The throne had six steps and a rounded back. There were armrests on both sides of the seat, and the figure of a lion stood on each side of the throne.
There were also twelve other lions, one standing on each end of the six steps. No other throne in all the world could be compared with it!
All of King Solomon’s drinking cups were solid gold, as were all the utensils in the Palace of the Forest of Lebanon. They were not made of silver, for silver was considered worthless in Solomon’s day!
The king had a fleet of trading ships of Tarshish that sailed with Hiram’s fleet. Once every three years the ships returned, loaded with gold, silver, ivory, apes, and peacocks.

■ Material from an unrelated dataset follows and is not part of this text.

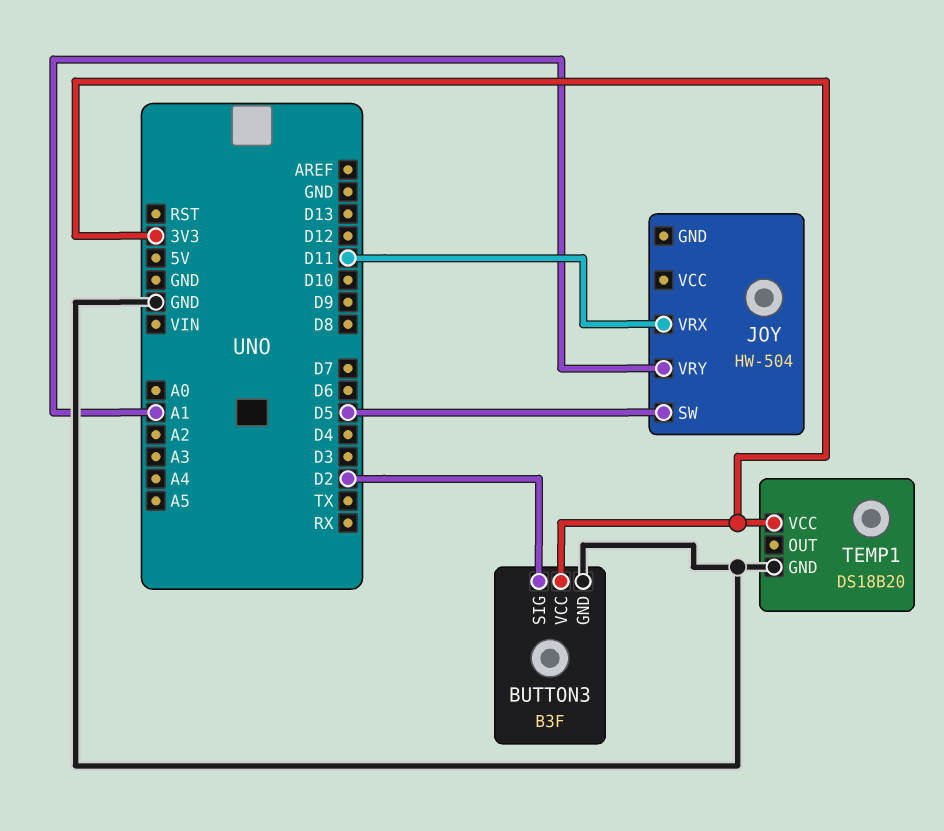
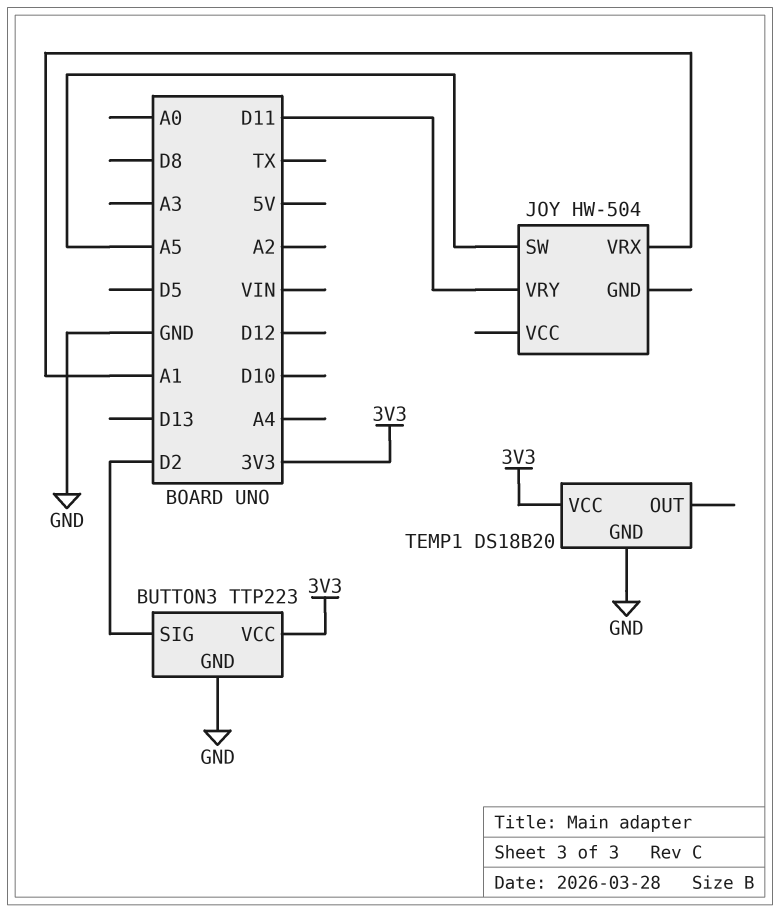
BUTTON3: B3F -> TTP223
JOY pin SW: D5 -> A5
JOY pin VRX: D11 -> A1
JOY pin VRY: A1 -> D11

So King Solomon became richer and wiser than any other king on earth.
People from every nation came to consult him and to hear the wisdom God had given him.
Year after year everyone who visited brought him gifts of silver and gold, clothing, weapons, spices, horses, and mules.
Solomon built up a huge force of chariots and horses. He had 1,400 chariots and 12,000 horses. He stationed some of them in the chariot cities and some near him in Jerusalem.
The king made silver as plentiful in Jerusalem as stone. And valuable cedar timber was as common as the sycamore-fig trees that grow in the foothills of Judah.
Solomon’s horses were imported from Egypt and from Cilicia ; the king’s traders acquired them from Cilicia at the standard price.
At that time chariots from Egypt could be purchased for 600 pieces of silver, and horses for 150 pieces of silver. They were then exported to the kings of the Hittites and the kings of Aram.